Roughly 2/3 of the time, nothing interesting happens. After the power interruption, the mcu resumes its job, both the brown-out reset and power-on reset indicators lit up.

(on the image, red is the toggled pin, and blue is VCC. On this image, the 2.7 V bronwn-out is clearly visible. I made the same tests with the other brown-out settings, the results are exactly the same, so I will omit those pictures)

Roughly 1/3 of the time, the aforementioned bug occurs, and when the power is back again, none of the brown-out reset and power-on reset indicators are lit up! The output is different, as if the mcu was ticking with a strange clock. It's not chaotic, however, it keeps ticking with the same frequency.

Interestingly, in this situation, the brown-out detector seems to be completely inactive, because after the next power interruption (where the correct clock is sometimes restored, sometimes not), it is clearly visible that the output keeps toggling well after the brown-out level has been passed. In such situations, the clock sometimes gets faster, other times it gets slower:

During these tests I used 16K CK/14CK + 4.1 ms for the start-up delay (but the 65 ms delay doesn't avoid the problems).

Here is a picture zoomed in, where you can clearly see that the VCC reaches a stable state at 5 V in under 2 ms:

In the above picture, the mcu started correctly.

Interestingly, when it doesn't, the supply voltage gets up to a stable 5 V even sooner (it seems many parts of the mcu don't power on, so it draws less current during the startup)
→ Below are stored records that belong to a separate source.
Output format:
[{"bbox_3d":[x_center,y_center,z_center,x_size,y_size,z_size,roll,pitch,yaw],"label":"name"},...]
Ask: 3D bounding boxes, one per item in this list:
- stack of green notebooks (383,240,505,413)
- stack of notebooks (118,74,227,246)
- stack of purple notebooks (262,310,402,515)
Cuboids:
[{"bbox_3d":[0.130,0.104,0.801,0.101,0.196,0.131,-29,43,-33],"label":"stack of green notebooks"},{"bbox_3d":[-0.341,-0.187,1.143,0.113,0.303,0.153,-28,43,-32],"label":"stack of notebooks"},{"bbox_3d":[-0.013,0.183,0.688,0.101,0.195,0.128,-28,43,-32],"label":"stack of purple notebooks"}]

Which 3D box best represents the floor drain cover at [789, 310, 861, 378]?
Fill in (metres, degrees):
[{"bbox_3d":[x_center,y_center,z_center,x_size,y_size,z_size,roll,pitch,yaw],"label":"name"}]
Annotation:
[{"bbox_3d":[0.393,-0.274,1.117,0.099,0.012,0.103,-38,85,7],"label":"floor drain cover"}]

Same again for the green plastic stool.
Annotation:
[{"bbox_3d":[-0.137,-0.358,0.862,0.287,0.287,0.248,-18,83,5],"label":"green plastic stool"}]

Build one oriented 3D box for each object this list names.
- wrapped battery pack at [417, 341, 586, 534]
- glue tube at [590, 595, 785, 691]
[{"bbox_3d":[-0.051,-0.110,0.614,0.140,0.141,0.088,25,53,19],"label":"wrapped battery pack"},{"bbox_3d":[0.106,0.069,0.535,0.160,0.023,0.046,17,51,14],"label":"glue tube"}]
Below is an image from an unsuccessful start:

Please note, that the software starts running after more than 85 ms after the supply voltage has been stabilized, instead of the 10.5 ms required otherwise. The fuses for the startup delay are still the same, 16K CK/14CK + 4.1 ms.

What's also interesting to note, is that after the supply was turned off, the VCC stabilizes at around 1.1 to 1.2 Volt (the old, ATmega328A variant went down to around 0.6 – 0.7 V). It keeps that for several minutes. If I wait long enough (on the order of half an hour or more), the mcu always starts correctly! So it seems the problem is that there is 1.1 Volt around, which, according to the datasheet, is not guaranteed to be enough for a power-on reset. But it should be enough for a brown-out reset!
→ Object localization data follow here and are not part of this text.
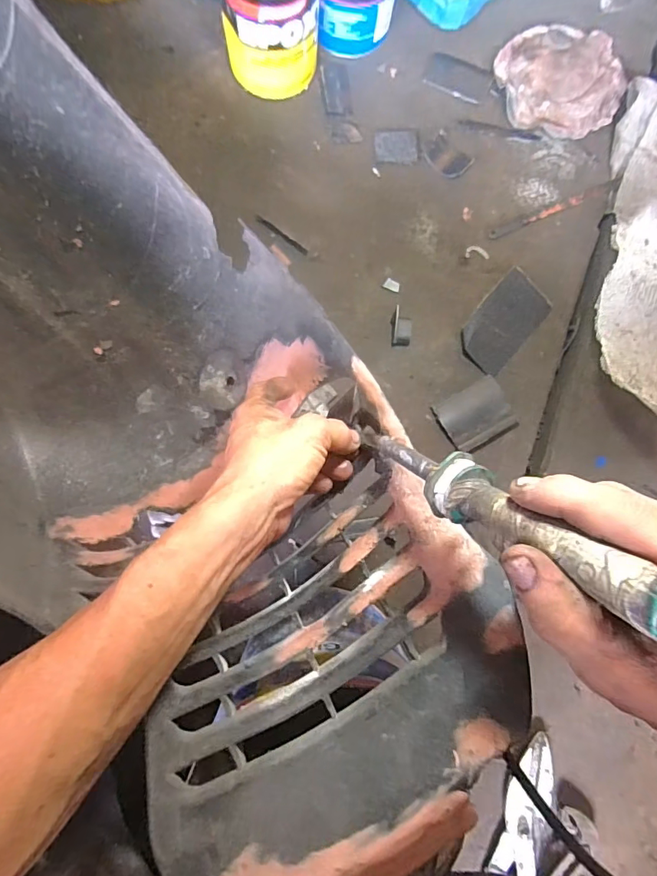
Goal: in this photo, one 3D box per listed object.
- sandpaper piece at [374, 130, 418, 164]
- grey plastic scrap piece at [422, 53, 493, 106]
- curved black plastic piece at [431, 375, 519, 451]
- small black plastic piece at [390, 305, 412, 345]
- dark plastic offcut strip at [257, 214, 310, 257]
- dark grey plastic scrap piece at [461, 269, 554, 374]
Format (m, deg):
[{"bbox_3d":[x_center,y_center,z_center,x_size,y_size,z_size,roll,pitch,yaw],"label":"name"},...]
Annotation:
[{"bbox_3d":[0.083,-0.355,0.556,0.052,0.004,0.038,0,93,1],"label":"sandpaper piece"},{"bbox_3d":[0.163,-0.449,0.570,0.078,0.004,0.038,21,101,-4],"label":"grey plastic scrap piece"},{"bbox_3d":[0.168,-0.027,0.521,0.080,0.012,0.064,-29,86,-6],"label":"curved black plastic piece"},{"bbox_3d":[0.084,-0.127,0.521,0.021,0.019,0.040,0,84,-3],"label":"small black plastic piece"},{"bbox_3d":[-0.055,-0.241,0.542,0.072,0.007,0.008,34,83,1],"label":"dark plastic offcut strip"},{"bbox_3d":[0.206,-0.136,0.531,0.066,0.015,0.119,42,84,2],"label":"dark grey plastic scrap piece"}]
Except for these situations, the brown-out detector works fine. It's visible on the first image (the output signal stops when the bodlevel has been reached, and the voltage drop slows down, as parts of the mcu are shut down). I did tests when I reduced the VCC to slightly below the bodlevel and let it climb back again, the mcu always restarted correctly under such conditions, with only the brown-out reset indicator being lit up.

Did I miss something obvious, or does the ATmega328PB have a serious bug in its brown-out detector?

EDIT:

Interestingly, the above problems only arise when I interrupt the supply before the regulator. If I interrupt it after the regulator (or use a lab power supply), the problems never happen. As if the shape of the rising voltage caused the problems. However, as you can see from the last image, the voltage rise is quite nice and it stabilizes quickly.

EDIT 2

I tried it out with 16 MHz instead of 20 MHz, but the exact same problems happen.